Camera metadata records:
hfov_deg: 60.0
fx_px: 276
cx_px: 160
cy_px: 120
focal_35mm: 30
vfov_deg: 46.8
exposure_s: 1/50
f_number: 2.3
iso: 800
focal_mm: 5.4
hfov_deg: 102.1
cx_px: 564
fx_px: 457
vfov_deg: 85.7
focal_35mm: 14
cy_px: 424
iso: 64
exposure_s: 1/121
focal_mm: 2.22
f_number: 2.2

--

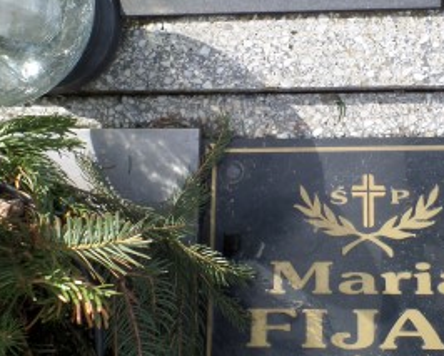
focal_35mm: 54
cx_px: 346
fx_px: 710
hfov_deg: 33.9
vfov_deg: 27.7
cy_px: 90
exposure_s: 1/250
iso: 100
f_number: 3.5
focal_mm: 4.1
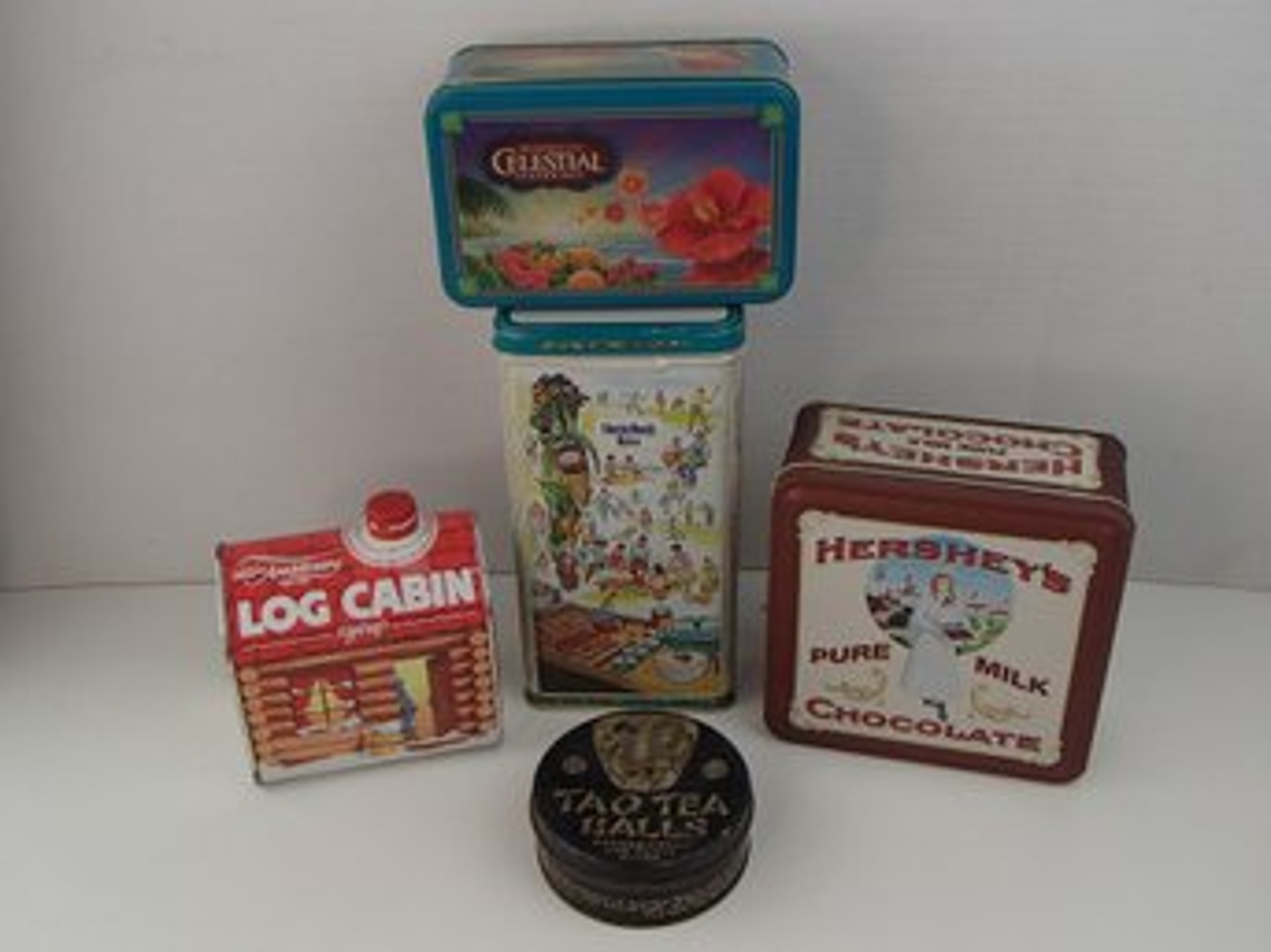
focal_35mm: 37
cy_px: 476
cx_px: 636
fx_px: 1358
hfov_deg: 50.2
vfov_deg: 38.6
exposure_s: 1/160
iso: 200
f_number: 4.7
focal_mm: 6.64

* * *

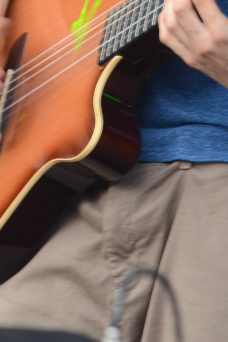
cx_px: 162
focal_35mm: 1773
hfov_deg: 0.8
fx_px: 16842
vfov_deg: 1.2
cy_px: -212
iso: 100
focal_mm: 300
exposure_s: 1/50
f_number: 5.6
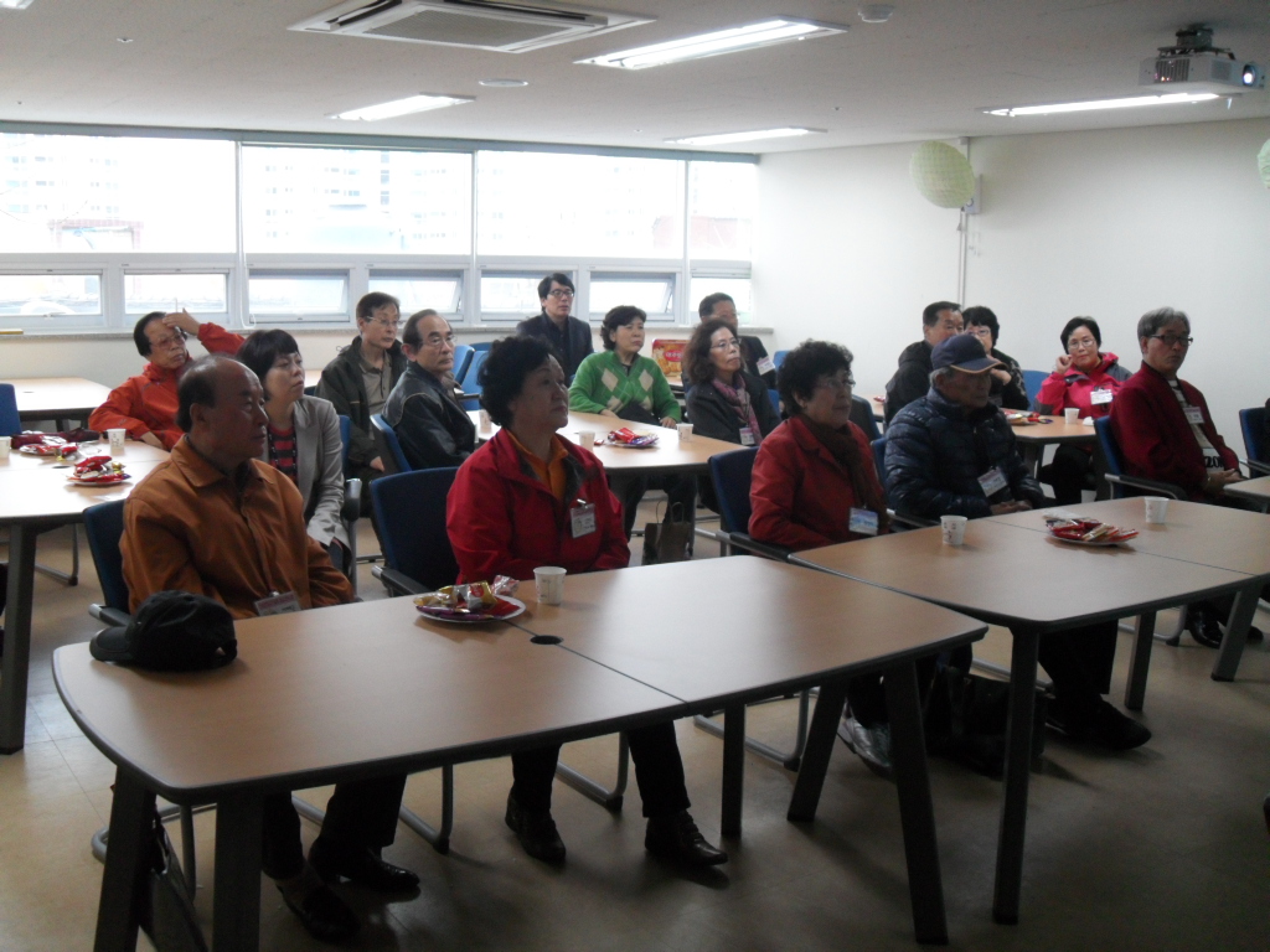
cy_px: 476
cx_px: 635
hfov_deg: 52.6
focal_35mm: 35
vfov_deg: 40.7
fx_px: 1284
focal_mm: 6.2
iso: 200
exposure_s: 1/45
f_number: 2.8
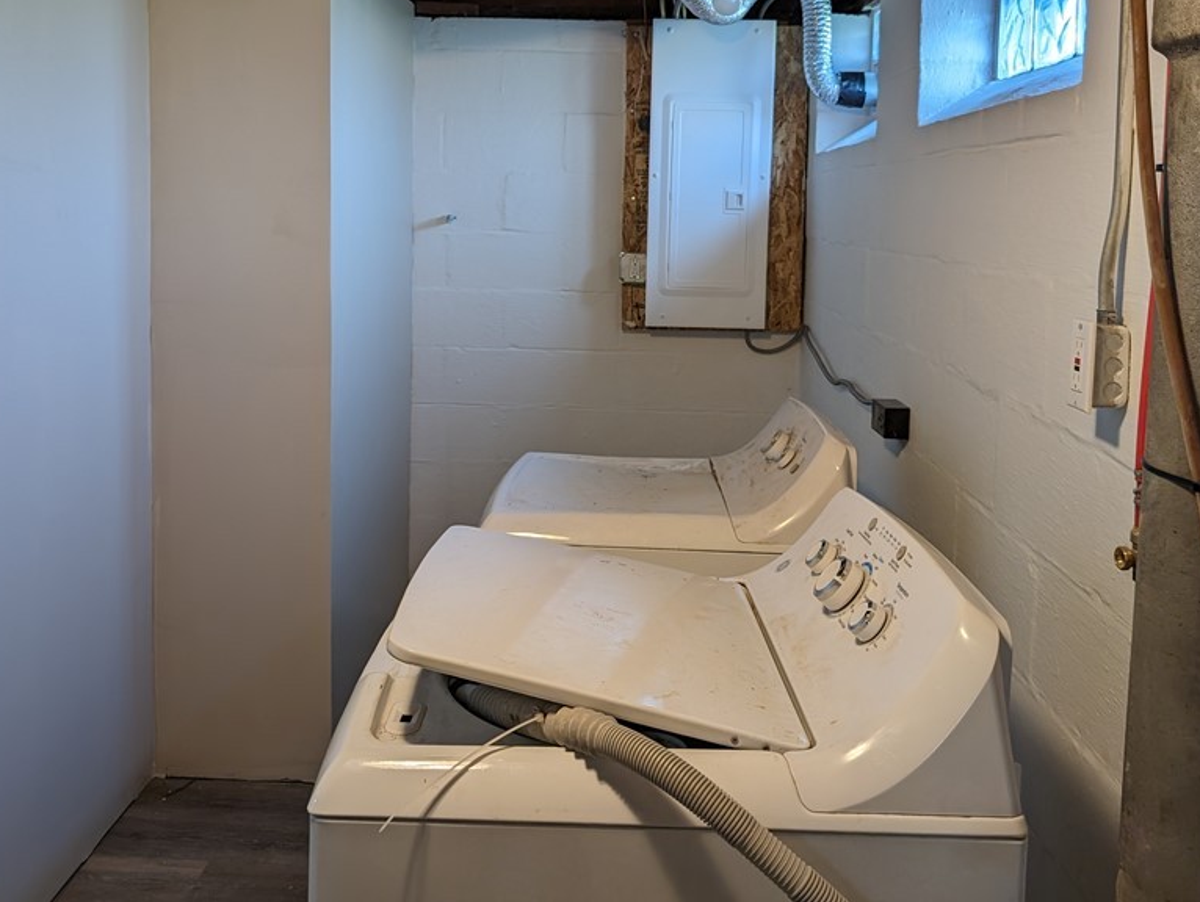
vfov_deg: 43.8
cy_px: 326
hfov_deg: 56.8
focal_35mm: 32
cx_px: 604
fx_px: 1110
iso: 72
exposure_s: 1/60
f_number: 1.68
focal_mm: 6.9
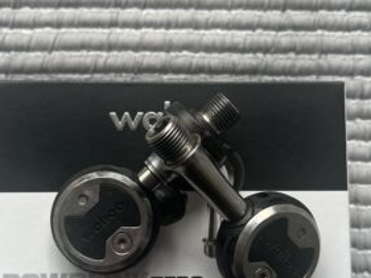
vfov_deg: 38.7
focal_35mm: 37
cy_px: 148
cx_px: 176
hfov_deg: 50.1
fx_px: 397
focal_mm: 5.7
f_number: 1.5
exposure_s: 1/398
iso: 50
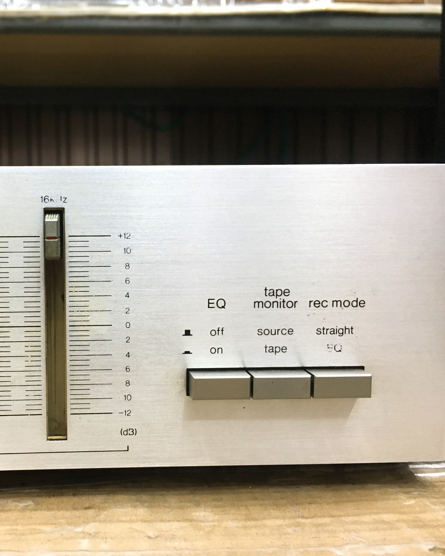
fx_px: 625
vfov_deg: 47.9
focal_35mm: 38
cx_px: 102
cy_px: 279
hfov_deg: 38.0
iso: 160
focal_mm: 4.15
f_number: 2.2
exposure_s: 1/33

Exercise prompt: An exact copy is needed of the stretch above that opens with the line containing "focal_35mm: 1773" and closes with the line containing "exposure_s: 1/33"; the pictures are not part of it.

Answer below:
focal_35mm: 1773
hfov_deg: 0.8
fx_px: 16842
vfov_deg: 1.2
cy_px: -212
iso: 100
focal_mm: 300
exposure_s: 1/50
f_number: 5.6
cy_px: 476
cx_px: 635
hfov_deg: 52.6
focal_35mm: 35
vfov_deg: 40.7
fx_px: 1284
focal_mm: 6.2
iso: 200
exposure_s: 1/45
f_number: 2.8
vfov_deg: 43.8
cy_px: 326
hfov_deg: 56.8
focal_35mm: 32
cx_px: 604
fx_px: 1110
iso: 72
exposure_s: 1/60
f_number: 1.68
focal_mm: 6.9
vfov_deg: 38.7
focal_35mm: 37
cy_px: 148
cx_px: 176
hfov_deg: 50.1
fx_px: 397
focal_mm: 5.7
f_number: 1.5
exposure_s: 1/398
iso: 50
fx_px: 625
vfov_deg: 47.9
focal_35mm: 38
cx_px: 102
cy_px: 279
hfov_deg: 38.0
iso: 160
focal_mm: 4.15
f_number: 2.2
exposure_s: 1/33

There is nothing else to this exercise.